|Posted:||June 22, 2021 02:02 PM|
|From:||Representative Ann Flood|
|To:||All House members|
|In the near future, I plan to introduce legislation to allow a county children and youth agency to petition the court for an order to compel drug screening when there is evidence that substance use may be a contributing cause of child abuse or neglect.
Last June, the PA Supreme Court ruled in In the Interest of D.R. that county children and youth agencies’ authority to investigate allegations of child abuse and neglect does not include the authority to obtain an involuntary urine sample from the subject of the investigation. Although the Child Protective Services Law contains no express authority to compel drug screening, the county agencies had generally considered it to be within their investigative powers. Because substance abuse is a common and substantial contributing factor in many cases, county agencies have commonly required drug screening and, historically, have often sought court orders when met with resistance. After last year’s ruling, county agencies may still request voluntary drug screening during the course of an investigation, but may not compel such testing.

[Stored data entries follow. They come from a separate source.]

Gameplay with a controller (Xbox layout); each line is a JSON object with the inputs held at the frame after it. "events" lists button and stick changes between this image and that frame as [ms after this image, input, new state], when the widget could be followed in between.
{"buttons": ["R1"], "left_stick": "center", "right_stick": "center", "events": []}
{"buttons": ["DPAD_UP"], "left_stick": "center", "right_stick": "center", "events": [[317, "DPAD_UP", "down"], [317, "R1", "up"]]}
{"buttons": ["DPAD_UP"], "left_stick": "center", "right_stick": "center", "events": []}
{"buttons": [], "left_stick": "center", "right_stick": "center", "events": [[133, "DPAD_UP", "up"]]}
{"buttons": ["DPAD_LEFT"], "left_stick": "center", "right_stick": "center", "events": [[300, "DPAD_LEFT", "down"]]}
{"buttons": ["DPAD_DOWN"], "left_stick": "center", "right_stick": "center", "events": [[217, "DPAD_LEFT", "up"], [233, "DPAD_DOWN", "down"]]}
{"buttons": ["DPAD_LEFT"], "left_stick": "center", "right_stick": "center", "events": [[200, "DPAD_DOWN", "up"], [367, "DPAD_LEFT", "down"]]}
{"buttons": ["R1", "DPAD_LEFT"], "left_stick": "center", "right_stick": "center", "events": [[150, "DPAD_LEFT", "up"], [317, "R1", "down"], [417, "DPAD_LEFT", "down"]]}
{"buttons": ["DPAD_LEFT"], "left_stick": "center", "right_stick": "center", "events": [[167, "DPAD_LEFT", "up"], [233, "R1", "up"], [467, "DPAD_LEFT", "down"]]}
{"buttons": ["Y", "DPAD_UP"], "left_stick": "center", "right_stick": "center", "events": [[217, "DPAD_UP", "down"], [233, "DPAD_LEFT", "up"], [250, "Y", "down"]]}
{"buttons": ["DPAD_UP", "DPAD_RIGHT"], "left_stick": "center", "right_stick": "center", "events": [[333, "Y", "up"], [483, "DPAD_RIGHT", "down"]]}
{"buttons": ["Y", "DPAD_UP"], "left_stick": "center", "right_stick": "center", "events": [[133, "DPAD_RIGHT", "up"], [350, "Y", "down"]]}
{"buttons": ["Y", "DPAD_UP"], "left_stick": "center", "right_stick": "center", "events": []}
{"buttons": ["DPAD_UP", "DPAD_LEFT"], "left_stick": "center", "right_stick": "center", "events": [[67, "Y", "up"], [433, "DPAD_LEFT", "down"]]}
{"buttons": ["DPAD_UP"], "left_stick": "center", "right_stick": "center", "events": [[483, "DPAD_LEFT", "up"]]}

My legislation will provide that, if there is evidence that impairment due to substance use is a contributing cause of alleged abuse or neglect, the county agency may seek a court order to compel appropriate testing. At that point, it would be up to the court to determine whether drug screening is warranted under the circumstances and to make an appropriate order. I believe that this legislation strikes an appropriate balance between the responsibilities of the county agencies, the realities of parental substance abuse, and the role of the court in protecting individual liberty interests. In short, it seeks both to protect children from abuse and parents from undue governmental intrusion. Please join me in sponsoring this important legislation.